Mudam as gerações, mantêm-se certos padrões. No conto “Teoria do Medalhão”, escrito lá no século 19, Machado de Assis imaginou o diálogo entre pai e filho no dia em que este completara 21 anos, atingindo, portanto, a maioridade. Após o jantar em que se comemorara o aniversário do jovem, o pai o procura antes que ele durma e, com ar sério, avisa que tem coisas importantes a lhe dizer. “A vida é uma enorme loteria; os prêmios são poucos, os malogrados inúmeros”, sentencia. E aconselha: há diversos ofícios que ele poderia optar por seguir, mas que não existiria nenhum “mais útil e cabido que o de medalhão”.
Sim, medalhão, tal e qual como usamos a expressão hoje: a pessoa conhecida e respeitada, não importa exatamente o que faça. Em seus conselhos, o pai orienta o filho a usar frases feitas, a não pensar fora da caixa, a concordar com a maioria, enfim, a manter um controle sobre seu raciocínio para não dar brechas a ideias. Ou seja, a seguir com a manada, agradando sempre aquelas pessoas que poderiam ajudá-lo a conseguir status. E, sempre que possível, buscar tornar público seus feitos, mesmo que irrelevantes. Tudo, em sua vida, deveria ser pensado tendo esses ensinamentos em mente.

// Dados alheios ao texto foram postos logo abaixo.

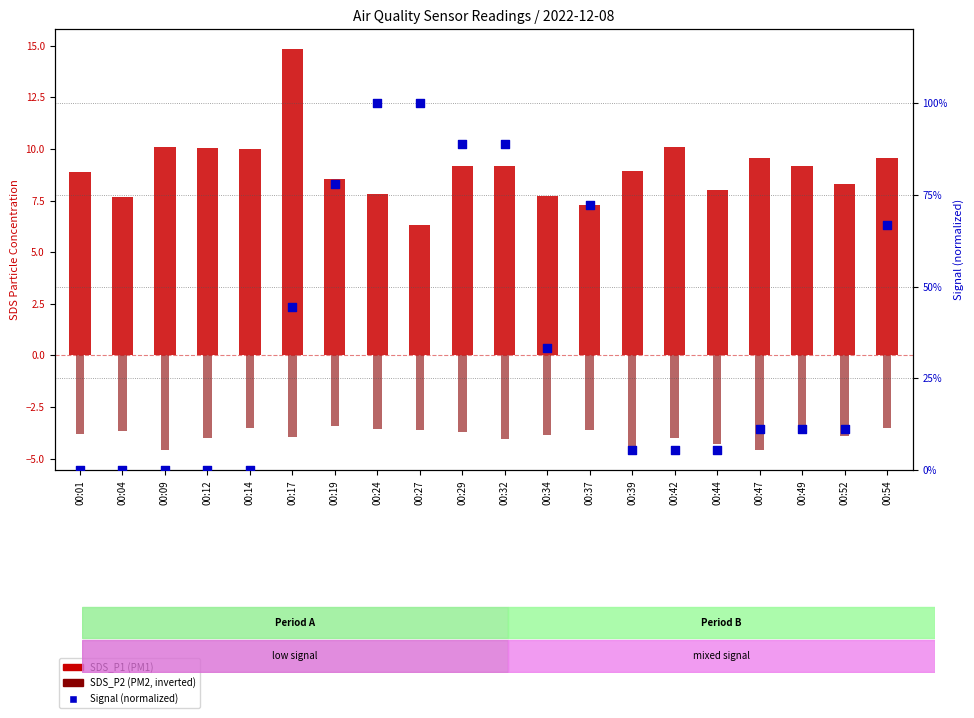

Which series has the largest total across all categories?

SDS_P1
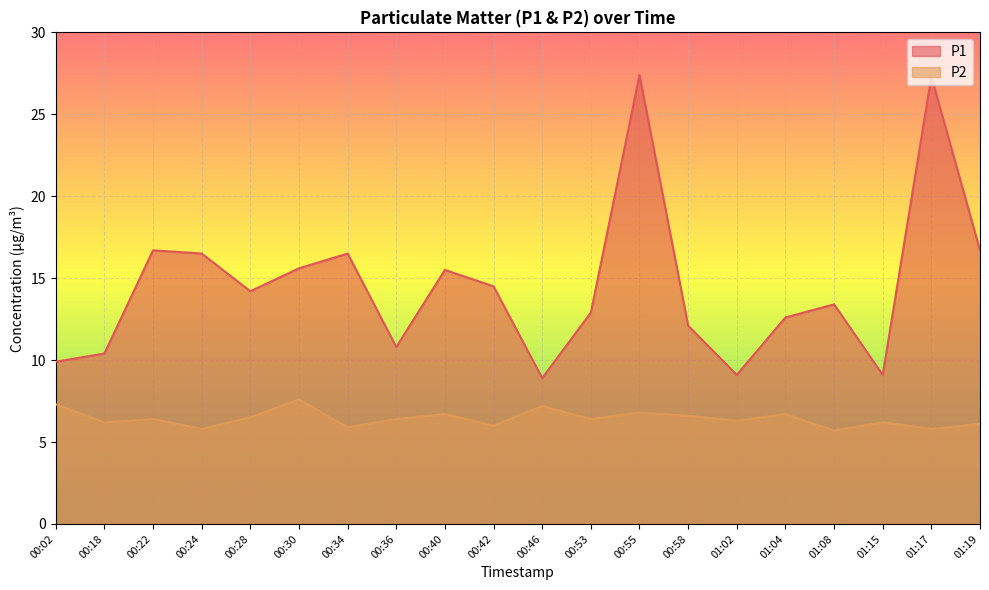

How many lines are shown in the chart?

2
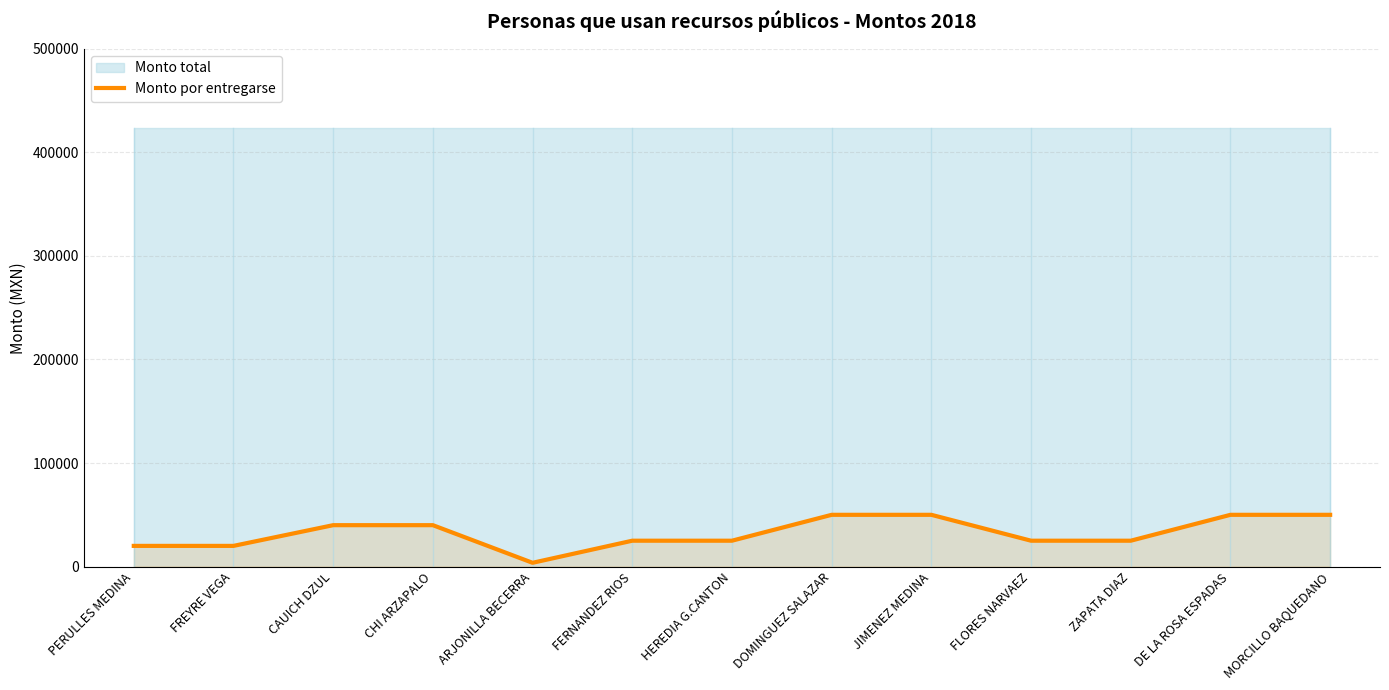

Rank the categories by value from highest to lowest.

DOMINGUEZ SALAZAR, JIMENEZ MEDINA, DE LA ROSA ESPADAS, MORCILLO BAQUEDANO, CAUICH DZUL, CHI ARZAPALO, FERNANDEZ RIOS, HEREDIA G.CANTON, FLORES NARVAEZ, ZAPATA DIAZ, PERULLES MEDINA, FREYRE VEGA, ARJONILLA BECERRA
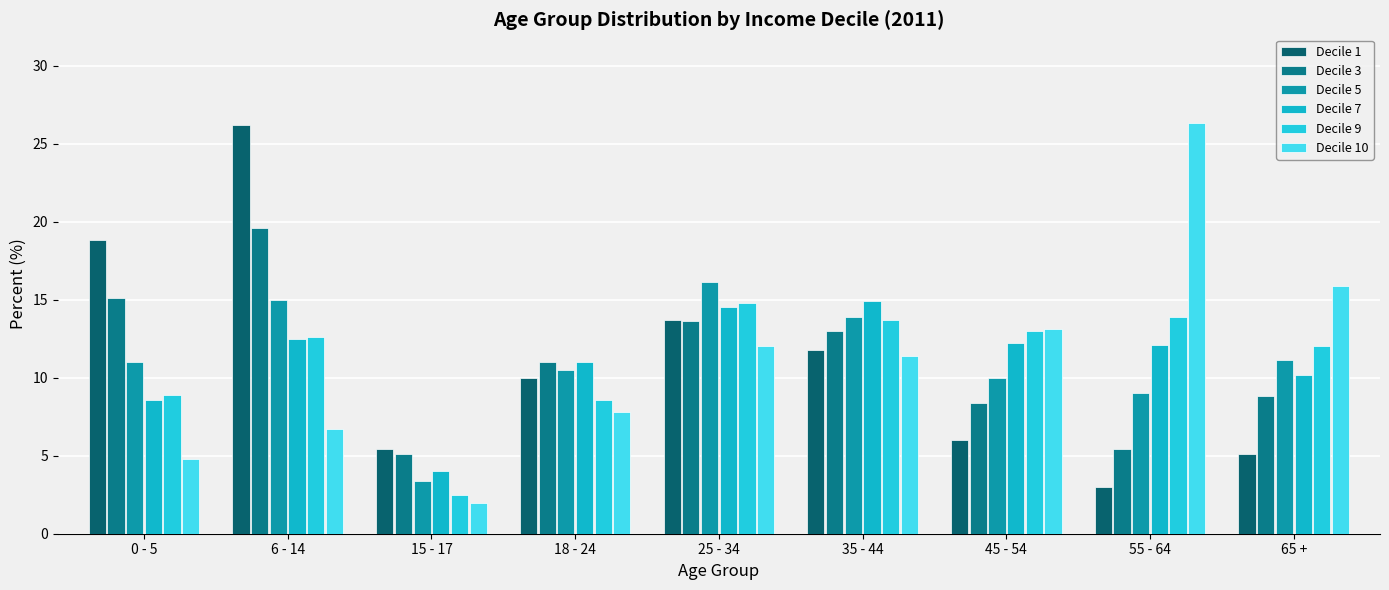

At how many categories does at least one series exceed 16?

4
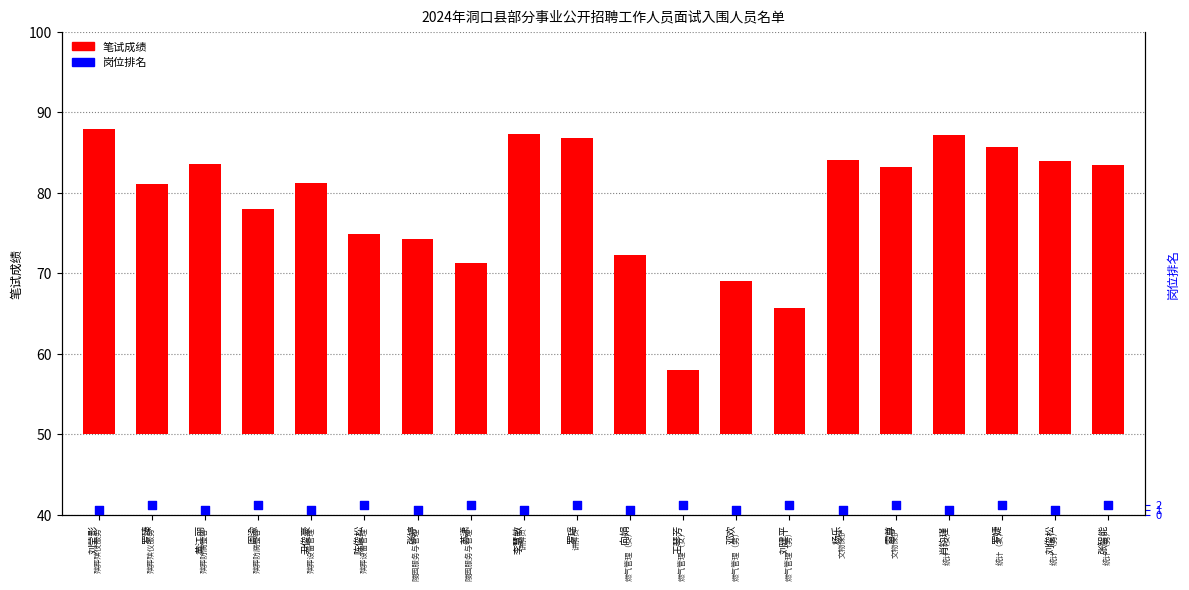

Which series has the largest total across all categories?

笔试成绩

Parece alguém que você vê sempre passeando pelo Facebook ou pelo Instagram? Pois é. Hoje, mais importante que curtir a viagem, é mostrar aos outros que viajou. Mais um país visitado? Check! Dane-se que o passeio foi uma chatice, com o casal mal se suportando e os filhos mais preocupados em comprar do que em curtir as férias. E tome fotos. Reunir a família é bom, certo? Mas é tão mais legal postar os retratinhos do encontro com todos sorrindo felizes, em plena harmonia. Não faz mal que a coisa não seja exatamente assim, que as diferenças estejam tomando proporções intransponíveis. O importante não é ser feliz, é parecer feliz.
Nossa popularidade hoje é medida por curtidas, comentários e compartilhamentos. Um texto legal, uma ideia interessante, uma dica cultural, tudo isso está relegado ao porão do conteúdo que não desperta interesse. Claro, seus amigos virtuais vão, em sua maioria por educação, dar uma ou outra curtida, talvez até comentar com mãozinhas batendo palminhas. Poucos lerão, no entanto, essa é a verdade. Mas aquela foto de cabelo suado acompanhada da frase “O de hoje tá pago” para deixar claro o quão intenso foi seu treino, isso sim dá ibope.

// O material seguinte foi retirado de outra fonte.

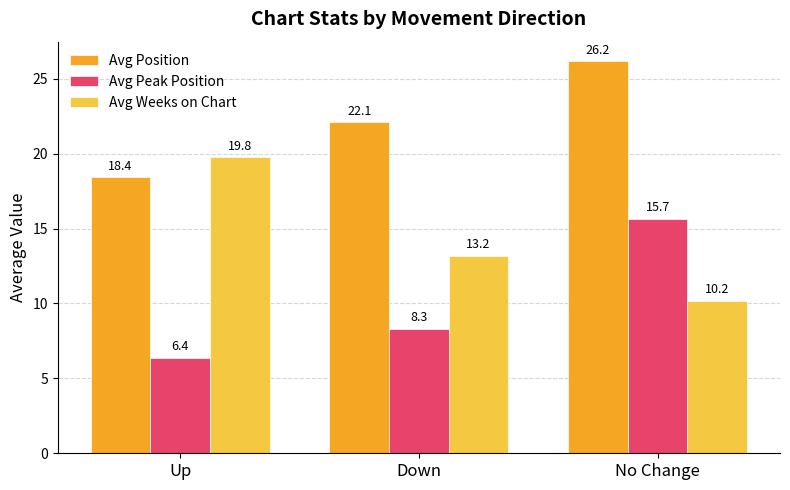

What is the spread (max minus min) of values at Up?

13.4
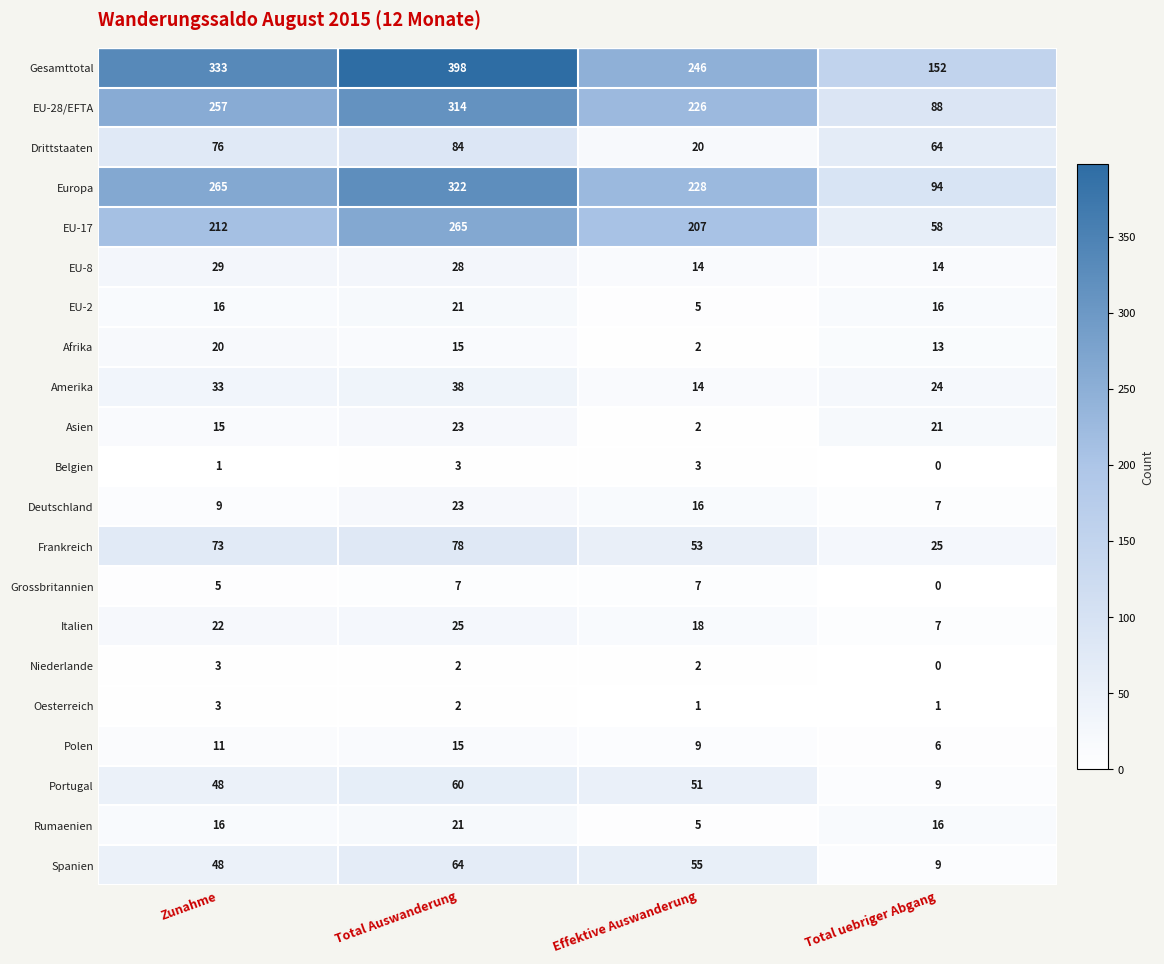

Where is Europa nearest to the value 208?

Effektive Auswanderung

No nosso tempo, o pai que quer transformar o filho em medalhão tem dicas desse tipo para dar. Lembre-se: nada de pensar fora da caixa. No aniversário de alguém próximo, comece sempre com “E hoje é dia dele!”. Pesquise frases desse tipo, que todos usam à exaustão. Look do dia é sempre uma boa pedida. A foto do quitute que você preparou para comer sozinho porque não tem ninguém para dividir também cai bem. No final de semana, dois copos cheios de vinho, apesar de estar sozinho. Afinal, ninguém precisa saber dos detalhes.

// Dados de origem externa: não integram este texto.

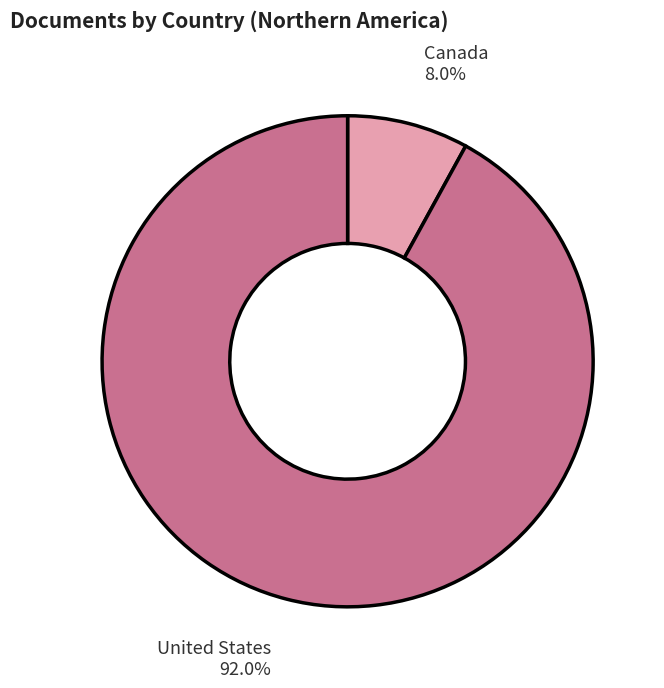

What is the majority slice?

United States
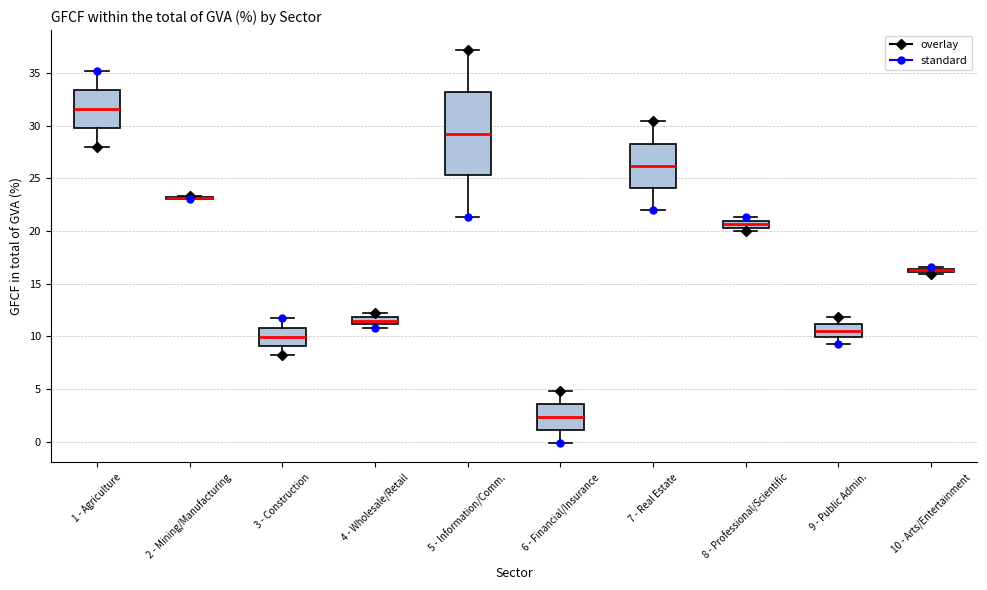

Comparing the boxes themselves (not the whiskers), which one is the tallest?

5 - Information/Comm.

Filme e fotografe tudo que você faz. Se conseguir, até derramar algumas lágrimas pode render audiência. Mas só de vez em quando, afinal, você precisa ser feliz o tempo inteiro, ok? Fotos de participação em cursos e congressos desinteressantes também valem, até porque só você vai saber que o conteúdo é uma droga. Necessário sempre reforçar: não invente moda! Seja e faça mais do mesmo. Por que mexer em time que está ganhando? Se gostam de como a coisa está, não é você que vai transgredir. E se inscreva no meu curso “Como se tornar um medalhão de redes sociais”. No final, vai ter um certificado para você postar no Face e no Insta.